Little more than a week into his premiership, Boris Johnson has tapped Blair Gibbs, one of the United Kingdom’s leading advocates of cannabis legalization, for a top post as special adviser on crime and justice policy. Since last November, Gibbs has worked as a senior policy advisor with the London-based industry group Centre For Medicinal Cannabis. But now, Gibbs will step down from his consulting and advisory role with the Centre to join the Johnson administration on August 12.

Will Gibbs Reshape Tory Prime Minister’s Conservative Stance on Cannabis?

The appointment of Blair Gibbs to the post of special adviser on crime and justice policy puts a long-time cannabis reform and legalization advocate in a key position close to the UK’s new prime minister. But in his own political career, Johnson has adopted a very conservative stance against cannabis. Previously, Johnson admitted to smoking “quite a few spliffs” in his teenage years, saying “it was jolly nice.” Now, however, the Conservative Tory says he’s “become very illiberal about it.”

At the moment, it’s unclear to what extent Gibbs will be able to shift Johnson’s attitude on cannabis legalization. It’s possible that Johnson appointed Gibbs to the important post in his administration because the two have a history of working together. When Johnson was mayor of London, Gibbs served as his adviser on policing. Gibbs also advised another conservative member of Parliament whom Johnson has tapped to serve in his cabinet, Michael Grove.

But Gibbs isn’t the only appointee to Johnson’s administration who supports cannabis legalization. The Prime Minister’s new political secretary, Danny Kruger, has also publicly called for ending cannabis prohibition. In 2017, Kruger penned an article for the Spectator which read, “A brave step would be to commission a report looking at the impact on young people‘s wellbeing of drugs—including the effect of illegality, and the potential for a regulated market.”

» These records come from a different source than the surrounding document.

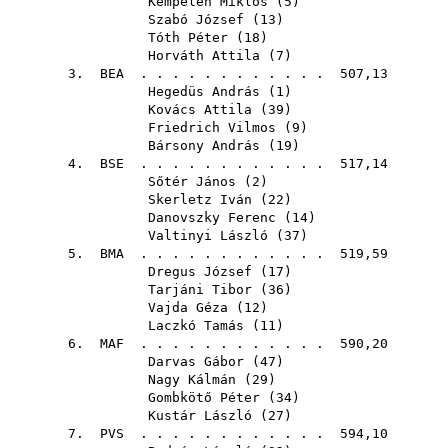
Kempelen Miklós
(
5
)
Szabó József
(
13
)
Tóth Péter
(
18
)
Horváth Attila
(
7
)
3.
BEA
. . . . . . . . . . . . 507,13
Hegedüs András
(
1
)
Kovács Attila
(
39
)
Friedrich Vilmos
(
9
)
Bársony András
(
19
)
4.
BSE
. . . . . . . . . . . . 517,14
Sőtér János
(
2
)
Skerletz Iván
(
22
)
Danovszky Ferenc
(
14
)
Valtinyi László
(
37
)
5.
BMA
. . . . . . . . . . . . 519,59
Dregus József
(
17
)
Tarjáni Tibor
(
36
)
Vajda Géza
(
12
)
Laczkó Tamás
(
11
)
6.
MAF
. . . . . . . . . . . . 590,20
Darvas Gábor
(
47
)
Nagy Kálmán
(
29
)
Gombkötő Péter
(
34
)
Kustár László
(
27
)
7.
PVS
. . . . . . . . . . . . 594,10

Gibbs Brings Years of Cannabis Industry Experience to New PM’s Administration

If the UK’s new prime minister wants to commission a report like the one Kruger called for in 2017, Gibbs is definitely the right person for the job. During his tenure at the Centre for Medicinal Cannabis, Gibbs was the lead author of the report, “Medicinal Cannabis in the UK: A Blueprint for Reform.” He also authored a report calling for more strictly regulating the market for cannabidiol (CBD), which is legal in the UK.

Gibbs’ expertise was also crucial to efforts that led to the legalization of cannabis in Canada, according to the Centre. Now, Gibbs is looking to bring that expertise and experience to reform efforts in the UK. “The objective now is to get the British government to concede that cannabis is not dangerous and has established health benefits for some patients,” Gibbs wrote in a post for the website Conservative Home.

In the UK, political views on medical cannabis legalization don’t necessarily hew to the conservative/liberal binary. And among the public, support for legalization is at an all-time high. But despite appointing two cannabis reform advocates to his cabinet, a spokesperson for the new PM has tried to distance the administration from the strong views of Gibbs and Kruger, saying they do not reflect government policy.